# Moving to Montreal - timescales



## KateD6 (Mar 25, 2010)

I'm in the process of applying for PR to move to Montreal as my job isn't on the "list" to move anywhere else in Canada, even through I have enough points.

Am I right in thinking that I have to apply for my certificate from Quebec, wait for this to arrive and then apply for PR to Canada? 

Does any one have experience of this and how long does it take?

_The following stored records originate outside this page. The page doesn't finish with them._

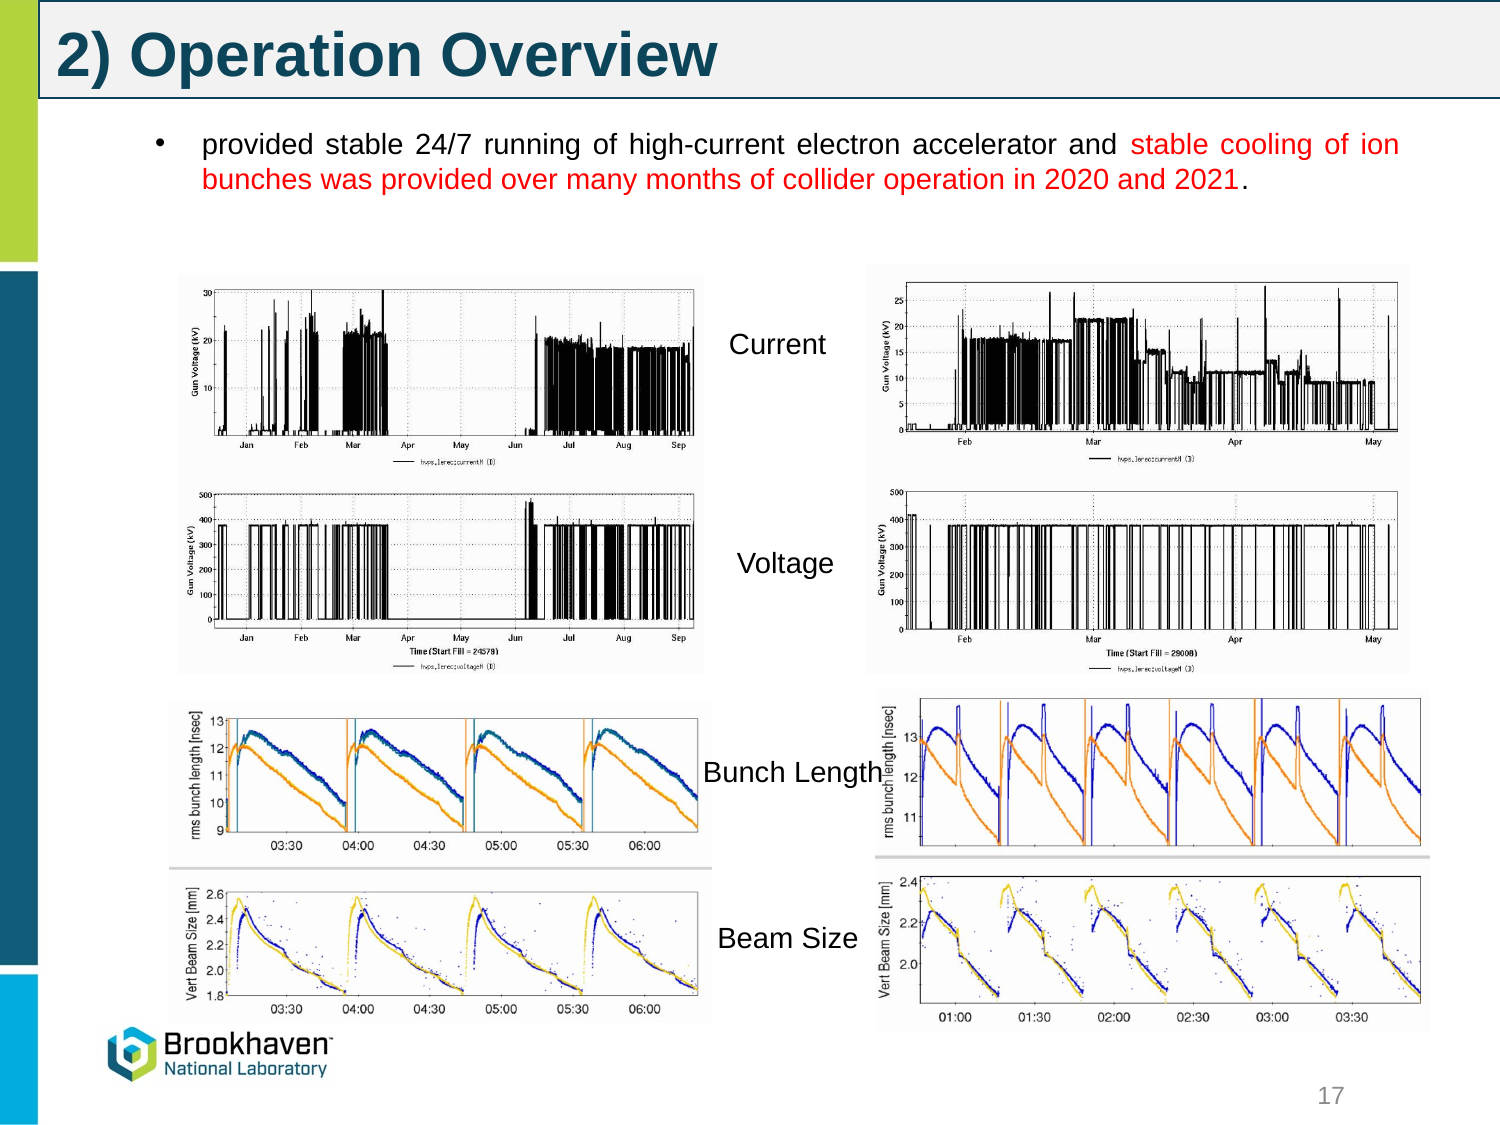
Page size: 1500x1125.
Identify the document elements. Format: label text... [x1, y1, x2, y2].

text_box Current [714, 317, 842, 368]
text_box 17 [1162, 1064, 1500, 1125]
text_box Bunch Length [712, 746, 875, 796]
text_box Voltage [722, 537, 850, 587]
picture [0, 0, 1500, 1125]
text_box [39, 0, 1500, 98]
text_box provided stable 24/7 running of high-current electron accelerator and stable cooling of ion bunches was provided over many months of collider operation in 2020 and 2021. [65, 117, 1415, 203]
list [169, 702, 712, 1024]
text_box Beam Size [712, 911, 874, 962]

I have a house and a business to sell here in France and could use some advice as to when to put them on the market! 

Thanks!


----------



## MarylandNed (May 11, 2010)

This looks like a good place to start:

Immigration-Québec - Questions and answers

Immigration-Québec - Submitting an official immigration application


----------



## KateD6 (Mar 25, 2010)

Thanks for this but I have pretty much read the Quebec site through and through  and there doesn't seem to be any even vague ideas on how long it actually all takes.

I was just wondering if there was anyone here that had actually gone through the process and could give me some idea how long it took them. Weeks? Months?? Years???


----------



## MarylandNed (May 11, 2010)

KateD6 said:


> Thanks for this but I have pretty much read the Quebec site through and through  and there doesn't seem to be any even vague ideas on how long it actually all takes.
> 
> I was just wondering if there was anyone here that had actually gone through the process and could give me some idea how long it took them. Weeks? Months?? Years???


Try here:

Quebec Skilled Workers Tracker


----------



## KateD6 (Mar 25, 2010)

Thanks for that link  Really helpful.... looks like I need to allow about a year which is what I thought....


----------



## Canuck Beth (Oct 31, 2009)

Sorry I can't answer your question, but I'm just curious why you'd want to come here from France?




KateD6 said:


> Thanks for that link  Really helpful.... looks like I need to allow about a year which is what I thought....


----------



## KateD6 (Mar 25, 2010)

Canuck Beth said:


> Sorry I can't answer your question, but I'm just curious why you'd want to come here from France?


Hmmmm.... where do I start???  I've just generally had enough of France!!


----------